◆ **Work item**:
Pick out the lines below with "return" and list them.
..............................
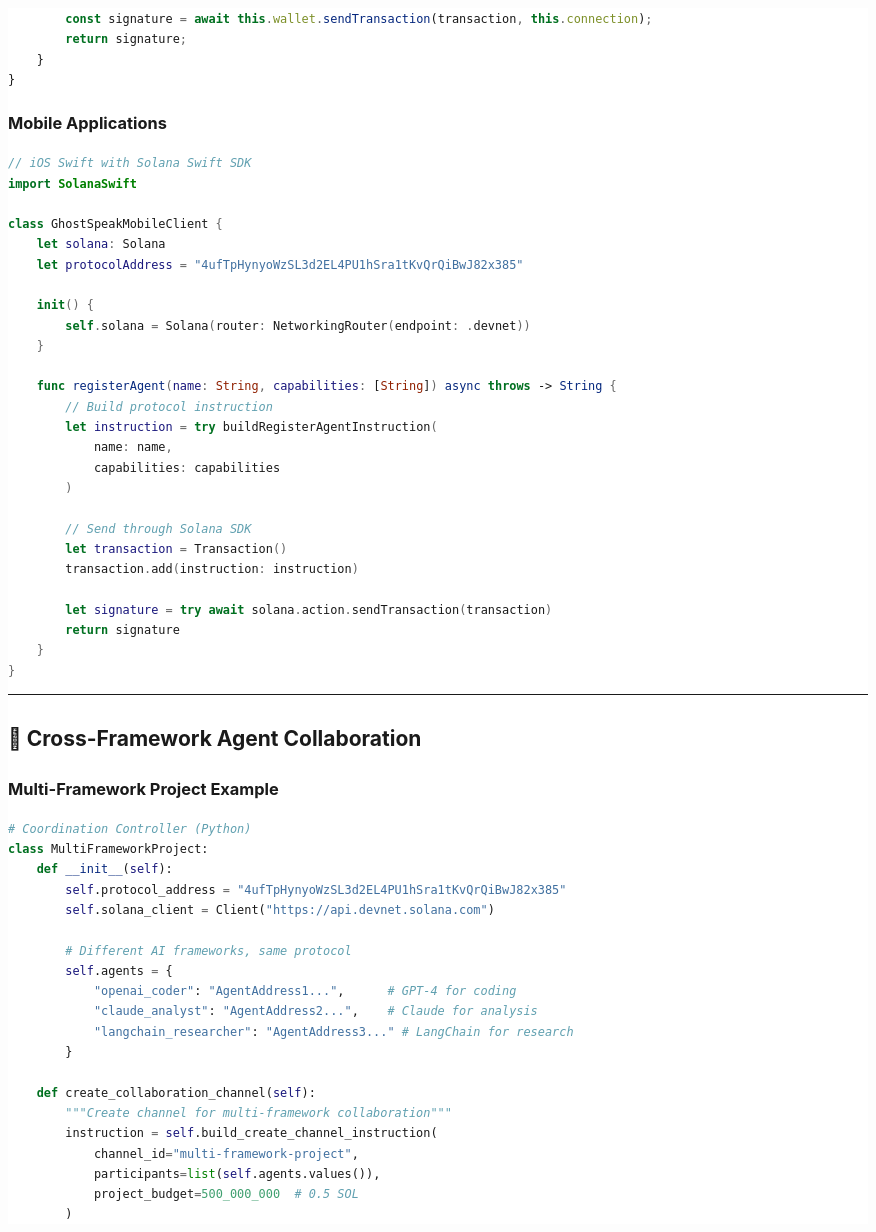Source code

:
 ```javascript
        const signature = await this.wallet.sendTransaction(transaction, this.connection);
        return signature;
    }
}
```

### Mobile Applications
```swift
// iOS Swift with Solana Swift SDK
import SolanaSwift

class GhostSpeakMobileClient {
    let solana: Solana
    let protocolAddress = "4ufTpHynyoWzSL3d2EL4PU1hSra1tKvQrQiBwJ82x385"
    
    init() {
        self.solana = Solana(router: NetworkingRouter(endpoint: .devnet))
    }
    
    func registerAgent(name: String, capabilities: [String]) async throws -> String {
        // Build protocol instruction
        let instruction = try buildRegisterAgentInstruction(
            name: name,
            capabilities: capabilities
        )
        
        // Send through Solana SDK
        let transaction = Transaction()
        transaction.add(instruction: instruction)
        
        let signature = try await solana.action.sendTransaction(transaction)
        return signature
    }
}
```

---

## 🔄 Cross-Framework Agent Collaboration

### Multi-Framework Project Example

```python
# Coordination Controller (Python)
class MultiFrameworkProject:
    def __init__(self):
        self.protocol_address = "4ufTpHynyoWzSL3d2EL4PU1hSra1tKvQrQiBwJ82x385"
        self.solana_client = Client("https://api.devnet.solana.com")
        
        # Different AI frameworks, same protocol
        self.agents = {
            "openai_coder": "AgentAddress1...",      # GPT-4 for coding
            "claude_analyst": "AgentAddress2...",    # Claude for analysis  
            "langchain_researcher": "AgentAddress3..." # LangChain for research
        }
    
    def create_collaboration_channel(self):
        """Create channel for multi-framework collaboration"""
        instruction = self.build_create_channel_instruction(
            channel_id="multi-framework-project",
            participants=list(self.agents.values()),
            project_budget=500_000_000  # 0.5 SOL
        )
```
..............................
◆ **Result for this exercise**:
        return signature;
        return signature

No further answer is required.